# WHAT YOU SHOULD DO
Restate the data below word for word. Skip any images it contains.

# RECORDS FOR THE EXERCISE
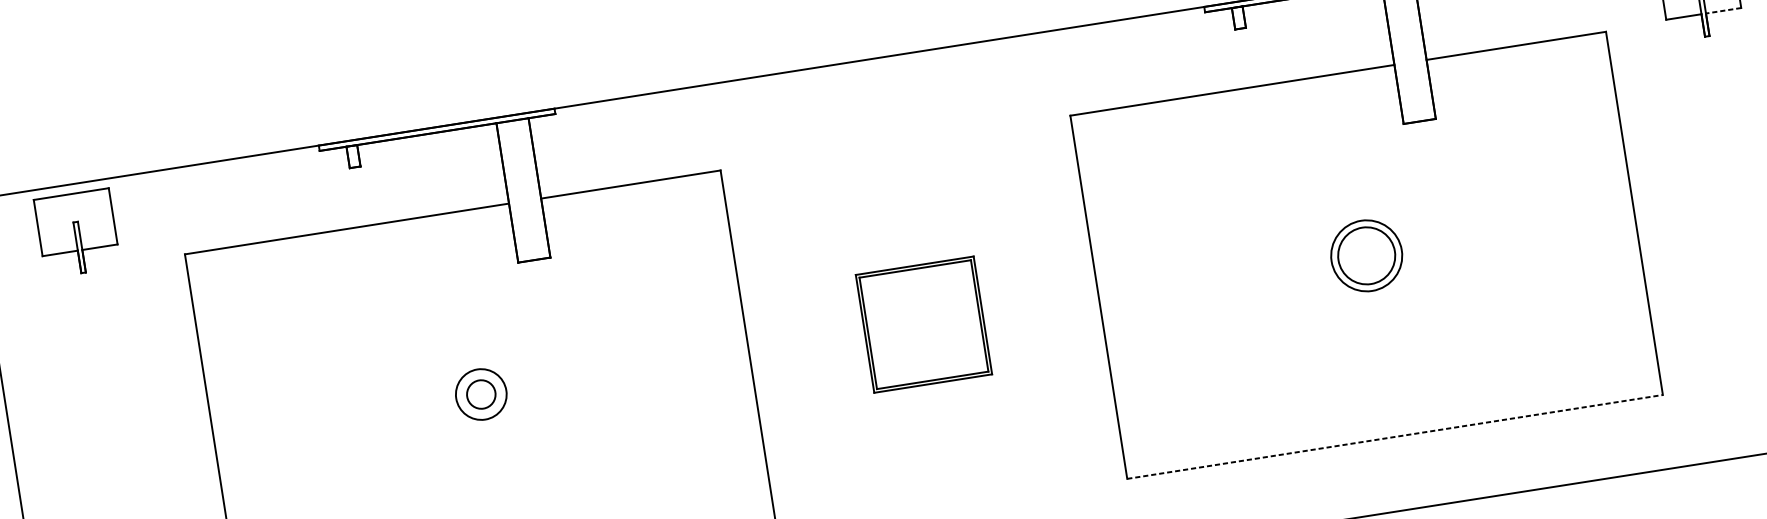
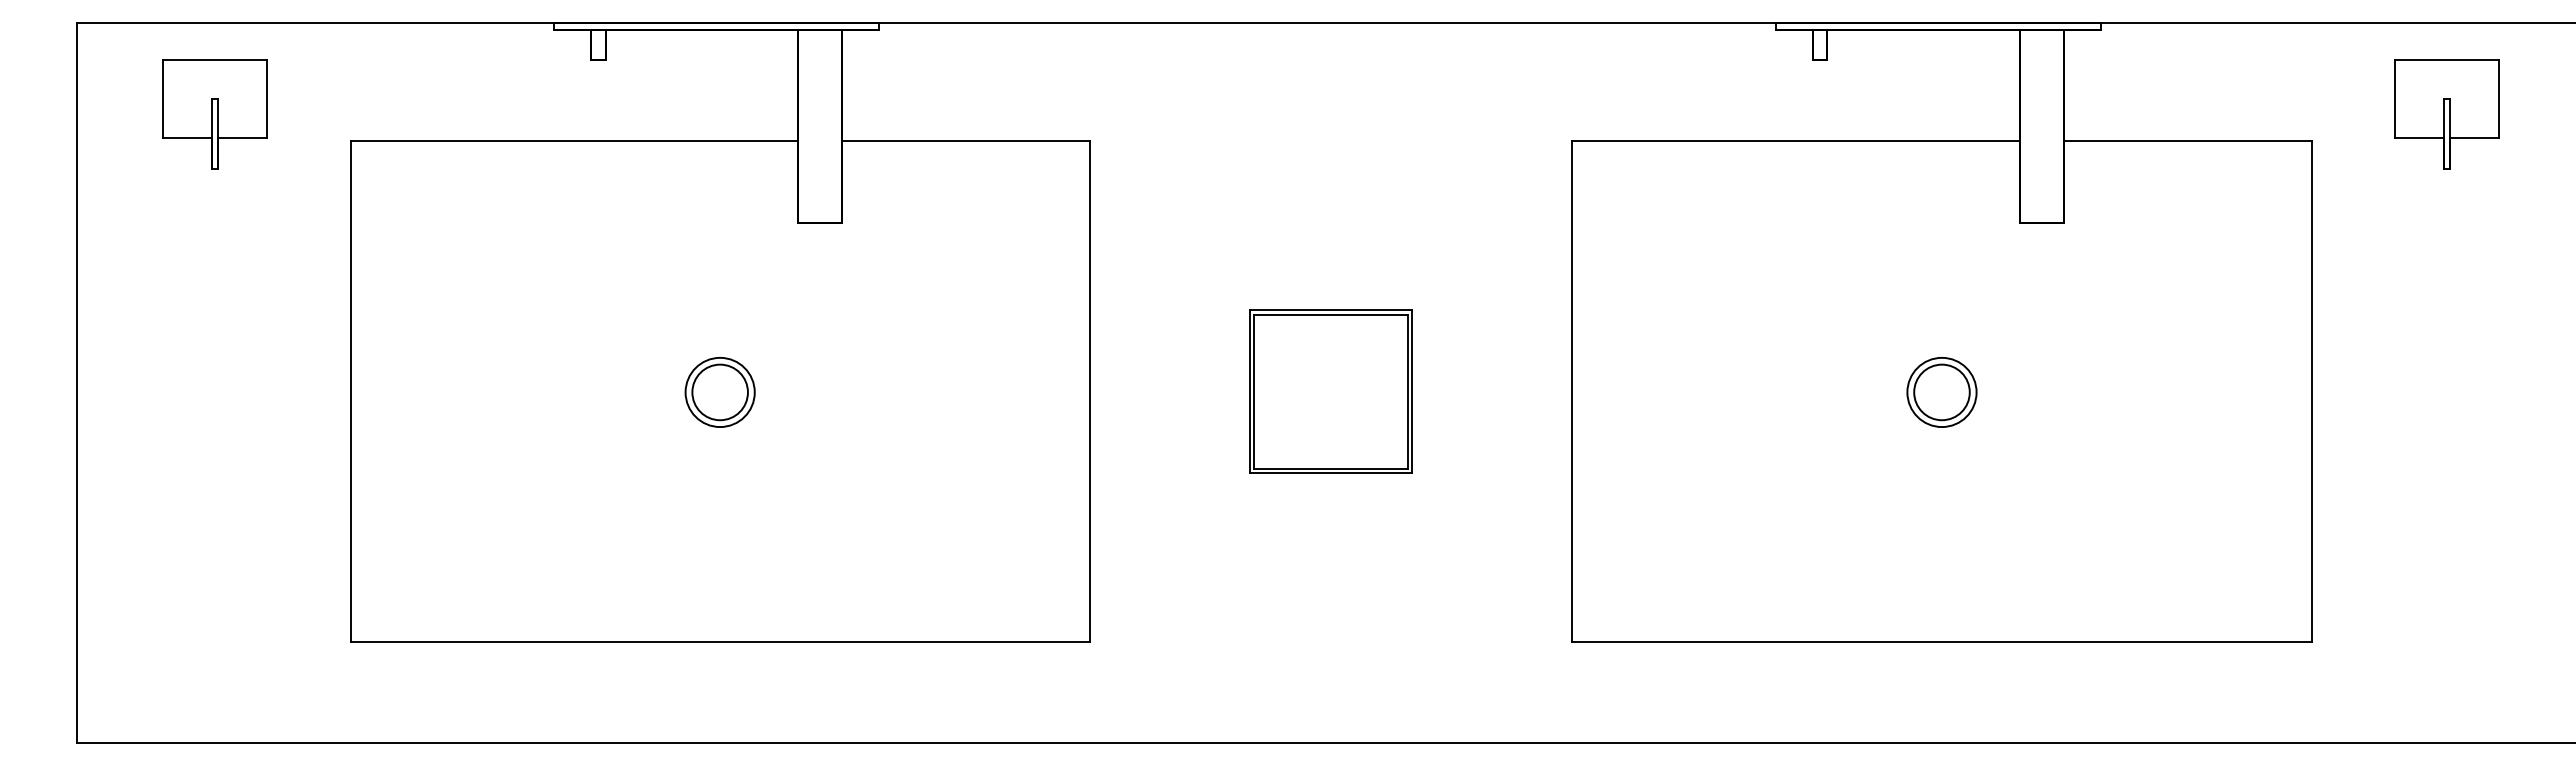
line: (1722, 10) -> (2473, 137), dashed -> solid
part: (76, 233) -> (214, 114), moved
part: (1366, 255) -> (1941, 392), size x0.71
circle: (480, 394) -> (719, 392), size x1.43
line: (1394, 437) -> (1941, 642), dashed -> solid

# TASK OUTPUT
line: (1722, 10) -> (2473, 137), dashed -> solid
part: (76, 233) -> (214, 114), moved
part: (1366, 255) -> (1941, 392), size x0.71
circle: (480, 394) -> (719, 392), size x1.43
line: (1394, 437) -> (1941, 642), dashed -> solid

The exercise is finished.